In this iteration, Centers should be positioned to move beyond standard systems biology data generation and analysis of infectious diseases. Centers are expected to move into validation, application, and implementation of models derived from systems biology datasets.
In addition, systems biology approaches that either identify candidate interventions (e.g., therapeutics, vaccine effectiveness) and/or characterize their effectiveness should have a direct link to real-world applicability.
Yes. Animal models offer experimental platforms for model validation, iteration, and refinement. They also provide an ability to obtain mechanistic insight into signatures obtained from clinical data.
However, as noted in the RFA, systems biology studies with a sole focus on “Animal models and/or cell lines in the absence of human clinical samples” are considered non-responsive and will not be reviewed. For a list of studies considered non-responsive, refer to Section I Research Objectives and Scope.

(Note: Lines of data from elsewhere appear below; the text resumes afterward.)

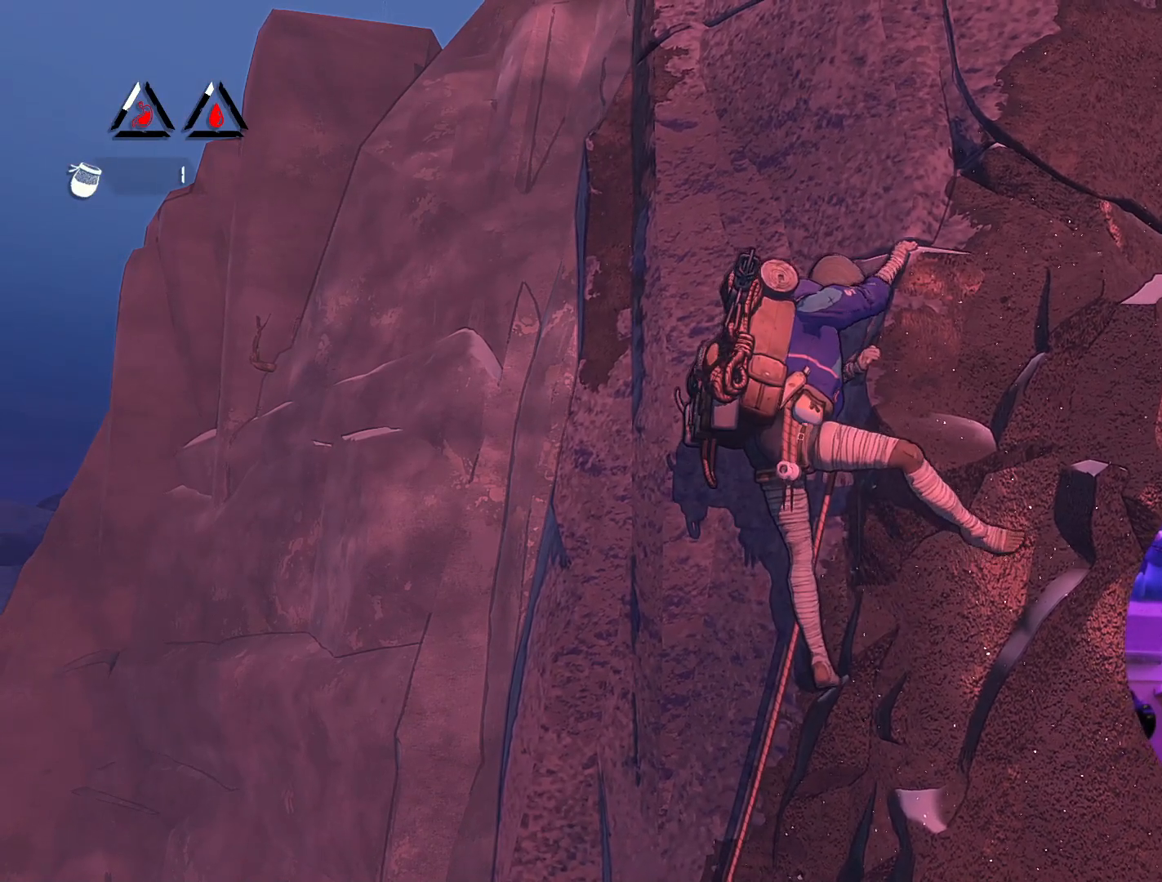
{"buttons": [], "left_stick": "up", "right_stick": "center", "events": [[100, "left_stick", "up-left"], [383, "left_stick", "up"]]}
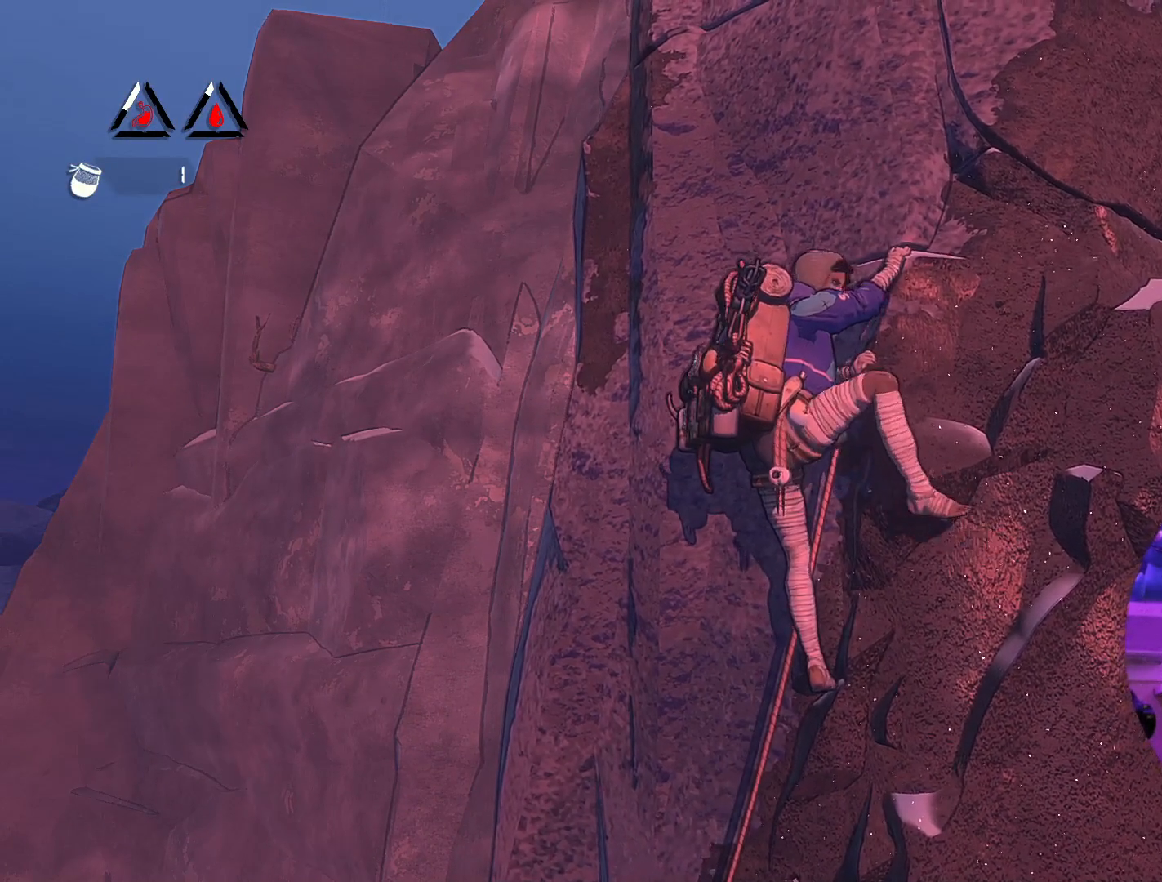
{"buttons": [], "left_stick": "up-right", "right_stick": "center", "events": [[367, "left_stick", "up-right"]]}
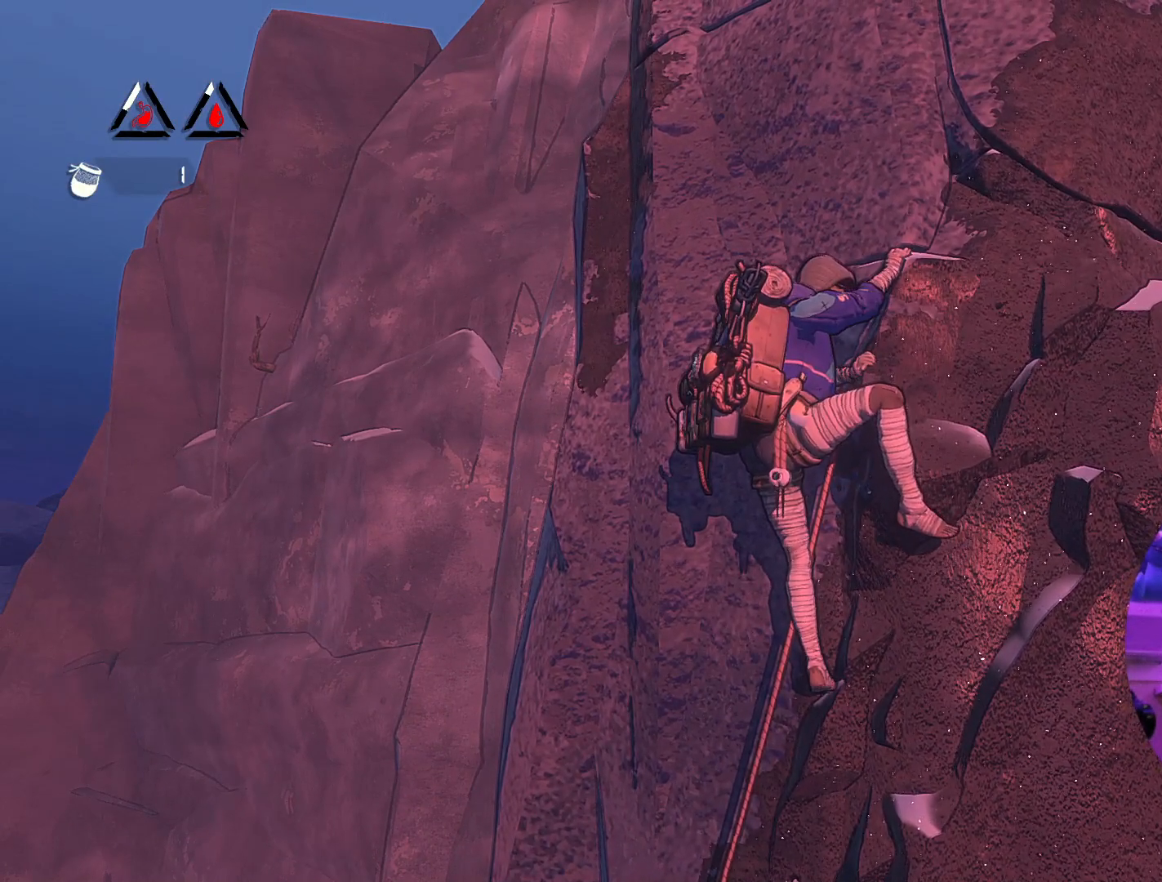
{"buttons": [], "left_stick": "up-left", "right_stick": "center", "events": [[267, "left_stick", "up"], [433, "left_stick", "up-left"]]}
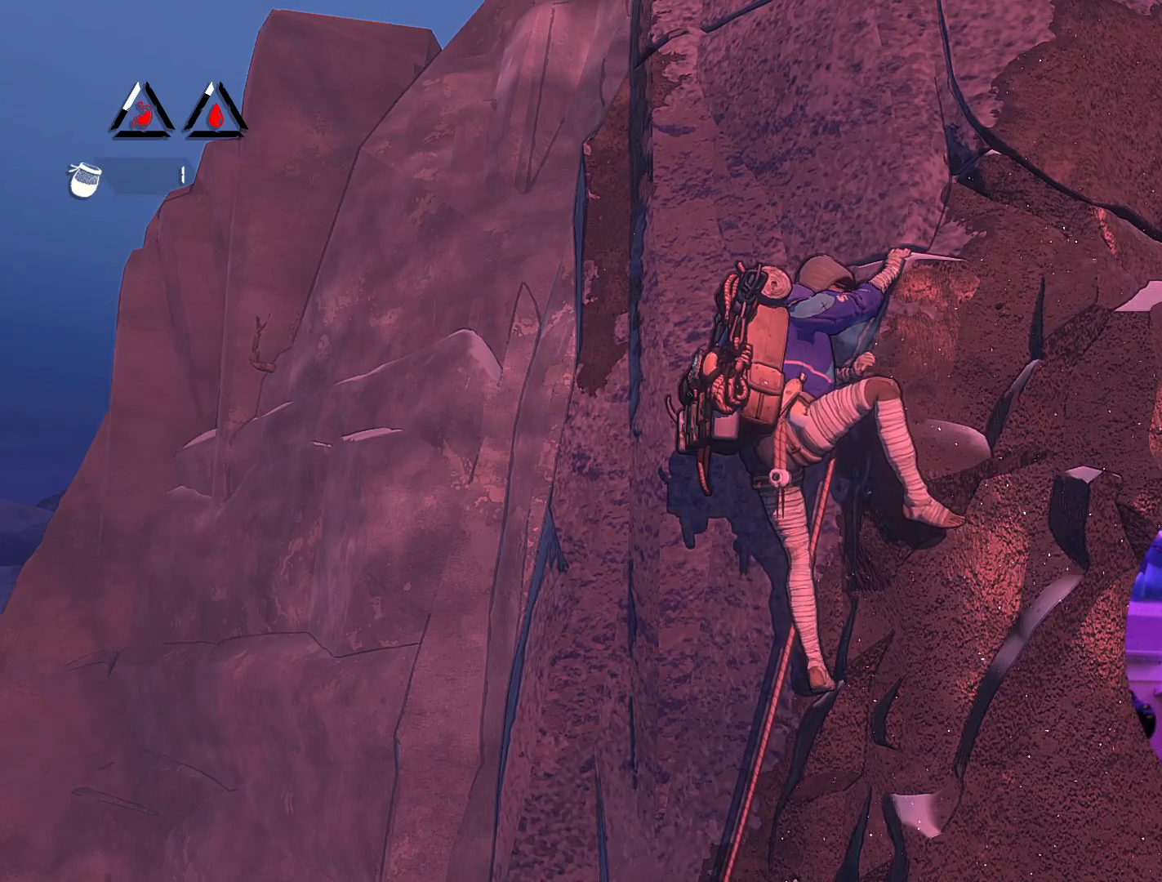
{"buttons": [], "left_stick": "up-right", "right_stick": "center", "events": [[333, "left_stick", "up-right"]]}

Yes. The objective of the Systems Biology Program is to improve prevention, diagnosis, and treatment modalities for infectious diseases through a more robust understanding of differential disease outcomes. The application should include multi-omic data and model generation in the context of these interventions, as described in the RFA.
Yes. Since each program includes at least two research projects, a technology core, data dissemination core, and modeling core, there are opportunities to mature systems biology processes while also integrating clinical data/metadata into models that forecast disease onset, severity, and/or efficacy of interventions.
Yes, as noted in the RFA, prospective sample collection is allowed for the first 2 years. If samples for the proposed studies are to be collected from an independently-funded clinical research project or trial, you may include the following costs: the costs of re-consenting study participants, and additional sample collection, preparation, and shipping.
We encourage applicants to also include projects with clinical samples “in hand,” leveraging pre-existing cohorts so projects can initiate immediately if awarded.